Exercise prompt – Go through the data and copy every line exactly, but not the images.

Collected data –

Start of Block

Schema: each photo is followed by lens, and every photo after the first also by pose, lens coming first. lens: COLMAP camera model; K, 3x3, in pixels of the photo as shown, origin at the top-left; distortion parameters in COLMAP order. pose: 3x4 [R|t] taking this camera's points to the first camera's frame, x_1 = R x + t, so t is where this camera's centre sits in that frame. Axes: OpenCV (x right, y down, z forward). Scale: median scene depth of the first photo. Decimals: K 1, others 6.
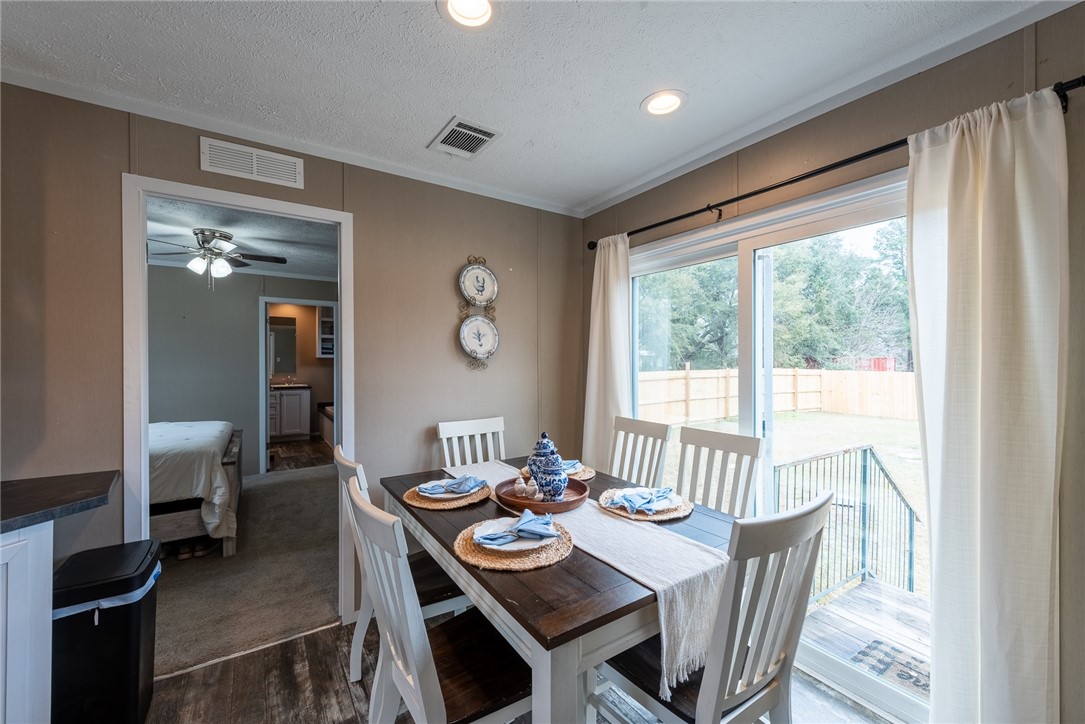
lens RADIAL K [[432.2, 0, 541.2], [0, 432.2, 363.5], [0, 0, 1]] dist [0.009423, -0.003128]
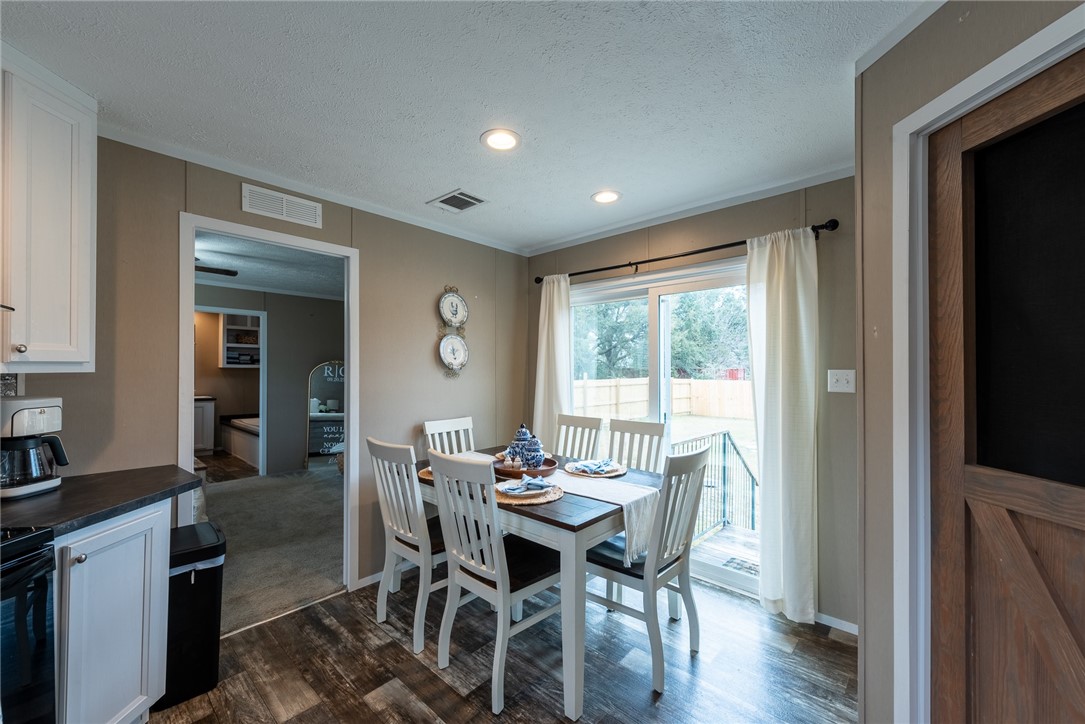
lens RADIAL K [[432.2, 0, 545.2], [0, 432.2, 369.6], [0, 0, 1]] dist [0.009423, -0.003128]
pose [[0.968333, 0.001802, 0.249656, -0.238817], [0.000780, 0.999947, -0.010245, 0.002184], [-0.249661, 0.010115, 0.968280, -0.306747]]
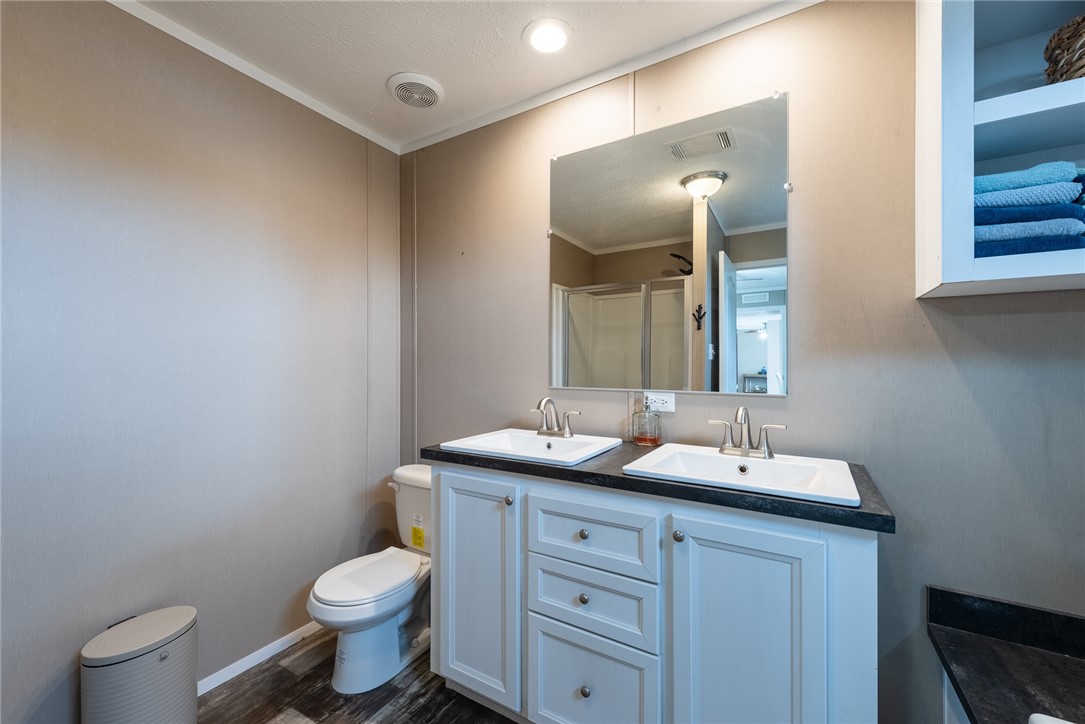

End of Block

Exercise answer –
Schema: each photo is followed by lens, and every photo after the first also by pose, lens coming first. lens: COLMAP camera model; K, 3x3, in pixels of the photo as shown, origin at the top-left; distortion parameters in COLMAP order. pose: 3x4 [R|t] taking this camera's points to the first camera's frame, x_1 = R x + t, so t is where this camera's centre sits in that frame. Axes: OpenCV (x right, y down, z forward). Scale: median scene depth of the first photo. Decimals: K 1, others 6.
lens RADIAL K [[432.2, 0, 541.2], [0, 432.2, 363.5], [0, 0, 1]] dist [0.009423, -0.003128]
lens RADIAL K [[432.2, 0, 545.2], [0, 432.2, 369.6], [0, 0, 1]] dist [0.009423, -0.003128]
pose [[0.968333, 0.001802, 0.249656, -0.238817], [0.000780, 0.999947, -0.010245, 0.002184], [-0.249661, 0.010115, 0.968280, -0.306747]]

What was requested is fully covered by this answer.